PROBLEM DETAILS ▸
Copy every line of text from the entries below character for character, keeping the original order and line breaks.

EXTRACTED RECORDS ▸
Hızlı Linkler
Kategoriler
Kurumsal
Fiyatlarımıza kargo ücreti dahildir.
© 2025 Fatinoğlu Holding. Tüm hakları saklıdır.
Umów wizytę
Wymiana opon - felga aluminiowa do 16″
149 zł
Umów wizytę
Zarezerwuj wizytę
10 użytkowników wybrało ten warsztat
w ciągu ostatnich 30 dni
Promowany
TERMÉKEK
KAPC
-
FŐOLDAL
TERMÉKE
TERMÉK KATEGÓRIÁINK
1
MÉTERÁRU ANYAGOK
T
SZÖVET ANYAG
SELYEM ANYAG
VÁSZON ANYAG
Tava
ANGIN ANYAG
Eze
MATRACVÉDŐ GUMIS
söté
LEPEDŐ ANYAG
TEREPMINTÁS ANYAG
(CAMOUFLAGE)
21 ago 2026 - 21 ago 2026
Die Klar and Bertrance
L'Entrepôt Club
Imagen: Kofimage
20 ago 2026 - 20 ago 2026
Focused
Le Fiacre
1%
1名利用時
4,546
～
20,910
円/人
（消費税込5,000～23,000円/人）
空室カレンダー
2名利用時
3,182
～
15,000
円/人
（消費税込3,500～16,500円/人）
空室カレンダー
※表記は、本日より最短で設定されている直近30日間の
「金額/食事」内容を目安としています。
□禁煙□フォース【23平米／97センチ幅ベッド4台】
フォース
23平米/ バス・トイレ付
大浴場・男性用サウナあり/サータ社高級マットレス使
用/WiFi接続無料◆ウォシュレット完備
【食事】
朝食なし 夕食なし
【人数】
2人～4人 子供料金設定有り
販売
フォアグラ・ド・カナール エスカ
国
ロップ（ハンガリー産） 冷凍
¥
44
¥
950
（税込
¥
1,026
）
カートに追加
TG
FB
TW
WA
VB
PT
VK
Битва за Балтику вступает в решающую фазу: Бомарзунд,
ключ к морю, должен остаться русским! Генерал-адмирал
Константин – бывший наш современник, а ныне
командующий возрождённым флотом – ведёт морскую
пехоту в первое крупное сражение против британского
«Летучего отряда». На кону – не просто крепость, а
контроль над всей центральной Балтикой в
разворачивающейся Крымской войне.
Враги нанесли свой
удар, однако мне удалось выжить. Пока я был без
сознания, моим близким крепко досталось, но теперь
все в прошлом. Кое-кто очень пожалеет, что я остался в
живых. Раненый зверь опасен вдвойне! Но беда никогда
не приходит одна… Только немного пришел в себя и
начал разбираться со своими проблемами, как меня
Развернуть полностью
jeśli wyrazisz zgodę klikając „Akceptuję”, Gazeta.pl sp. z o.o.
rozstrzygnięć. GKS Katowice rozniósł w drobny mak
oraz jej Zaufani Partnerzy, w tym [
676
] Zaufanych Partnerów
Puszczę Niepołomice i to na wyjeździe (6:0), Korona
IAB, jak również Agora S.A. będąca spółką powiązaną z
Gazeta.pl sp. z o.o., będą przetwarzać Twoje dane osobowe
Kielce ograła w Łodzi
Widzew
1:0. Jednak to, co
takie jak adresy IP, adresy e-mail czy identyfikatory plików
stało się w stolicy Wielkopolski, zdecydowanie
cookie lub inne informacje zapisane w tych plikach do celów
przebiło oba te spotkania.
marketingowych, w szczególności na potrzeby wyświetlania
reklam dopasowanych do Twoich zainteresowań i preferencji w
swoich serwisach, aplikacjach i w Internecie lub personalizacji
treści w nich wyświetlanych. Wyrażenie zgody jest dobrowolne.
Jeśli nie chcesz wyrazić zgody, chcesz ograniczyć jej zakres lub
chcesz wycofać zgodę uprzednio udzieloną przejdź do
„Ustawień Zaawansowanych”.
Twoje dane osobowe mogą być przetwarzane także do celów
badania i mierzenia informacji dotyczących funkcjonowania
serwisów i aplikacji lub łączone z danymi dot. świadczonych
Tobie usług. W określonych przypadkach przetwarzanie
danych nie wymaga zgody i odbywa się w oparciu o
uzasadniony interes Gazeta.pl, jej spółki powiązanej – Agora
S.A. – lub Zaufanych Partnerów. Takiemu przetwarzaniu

REPLY ▸
Hızlı Linkler
Kategoriler
Kurumsal
Fiyatlarımıza kargo ücreti dahildir.
© 2025 Fatinoğlu Holding. Tüm hakları saklıdır.
Umów wizytę
Wymiana opon - felga aluminiowa do 16″
149 zł
Umów wizytę
Zarezerwuj wizytę
10 użytkowników wybrało ten warsztat
w ciągu ostatnich 30 dni
Promowany
TERMÉKEK
KAPC
-
FŐOLDAL
TERMÉKE
TERMÉK KATEGÓRIÁINK
1
MÉTERÁRU ANYAGOK
T
SZÖVET ANYAG
SELYEM ANYAG
VÁSZON ANYAG
Tava
ANGIN ANYAG
Eze
MATRACVÉDŐ GUMIS
söté
LEPEDŐ ANYAG
TEREPMINTÁS ANYAG
(CAMOUFLAGE)
21 ago 2026 - 21 ago 2026
Die Klar and Bertrance
L'Entrepôt Club
Imagen: Kofimage
20 ago 2026 - 20 ago 2026
Focused
Le Fiacre
1%
1名利用時
4,546
～
20,910
円/人
（消費税込5,000～23,000円/人）
空室カレンダー
2名利用時
3,182
～
15,000
円/人
（消費税込3,500～16,500円/人）
空室カレンダー
※表記は、本日より最短で設定されている直近30日間の
「金額/食事」内容を目安としています。
□禁煙□フォース【23平米／97センチ幅ベッド4台】
フォース
23平米/ バス・トイレ付
大浴場・男性用サウナあり/サータ社高級マットレス使
用/WiFi接続無料◆ウォシュレット完備
【食事】
朝食なし 夕食なし
【人数】
2人～4人 子供料金設定有り
販売
フォアグラ・ド・カナール エスカ
国
ロップ（ハンガリー産） 冷凍
¥
44
¥
950
（税込
¥
1,026
）
カートに追加
TG
FB
TW
WA
VB
PT
VK
Битва за Балтику вступает в решающую фазу: Бомарзунд,
ключ к морю, должен остаться русским! Генерал-адмирал
Константин – бывший наш современник, а ныне
командующий возрождённым флотом – ведёт морскую
пехоту в первое крупное сражение против британского
«Летучего отряда». На кону – не просто крепость, а
контроль над всей центральной Балтикой в
разворачивающейся Крымской войне.
Враги нанесли свой
удар, однако мне удалось выжить. Пока я был без
сознания, моим близким крепко досталось, но теперь
все в прошлом. Кое-кто очень пожалеет, что я остался в
живых. Раненый зверь опасен вдвойне! Но беда никогда
не приходит одна… Только немного пришел в себя и
начал разбираться со своими проблемами, как меня
Развернуть полностью
jeśli wyrazisz zgodę klikając „Akceptuję”, Gazeta.pl sp. z o.o.
rozstrzygnięć. GKS Katowice rozniósł w drobny mak
oraz jej Zaufani Partnerzy, w tym [
676
] Zaufanych Partnerów
Puszczę Niepołomice i to na wyjeździe (6:0), Korona
IAB, jak również Agora S.A. będąca spółką powiązaną z
Gazeta.pl sp. z o.o., będą przetwarzać Twoje dane osobowe
Kielce ograła w Łodzi
Widzew
1:0. Jednak to, co
takie jak adresy IP, adresy e-mail czy identyfikatory plików
stało się w stolicy Wielkopolski, zdecydowanie
cookie lub inne informacje zapisane w tych plikach do celów
przebiło oba te spotkania.
marketingowych, w szczególności na potrzeby wyświetlania
reklam dopasowanych do Twoich zainteresowań i preferencji w
swoich serwisach, aplikacjach i w Internecie lub personalizacji
treści w nich wyświetlanych. Wyrażenie zgody jest dobrowolne.
Jeśli nie chcesz wyrazić zgody, chcesz ograniczyć jej zakres lub
chcesz wycofać zgodę uprzednio udzieloną przejdź do
„Ustawień Zaawansowanych”.
Twoje dane osobowe mogą być przetwarzane także do celów
badania i mierzenia informacji dotyczących funkcjonowania
serwisów i aplikacji lub łączone z danymi dot. świadczonych
Tobie usług. W określonych przypadkach przetwarzanie
danych nie wymaga zgody i odbywa się w oparciu o
uzasadniony interes Gazeta.pl, jej spółki powiązanej – Agora
S.A. – lub Zaufanych Partnerów. Takiemu przetwarzaniu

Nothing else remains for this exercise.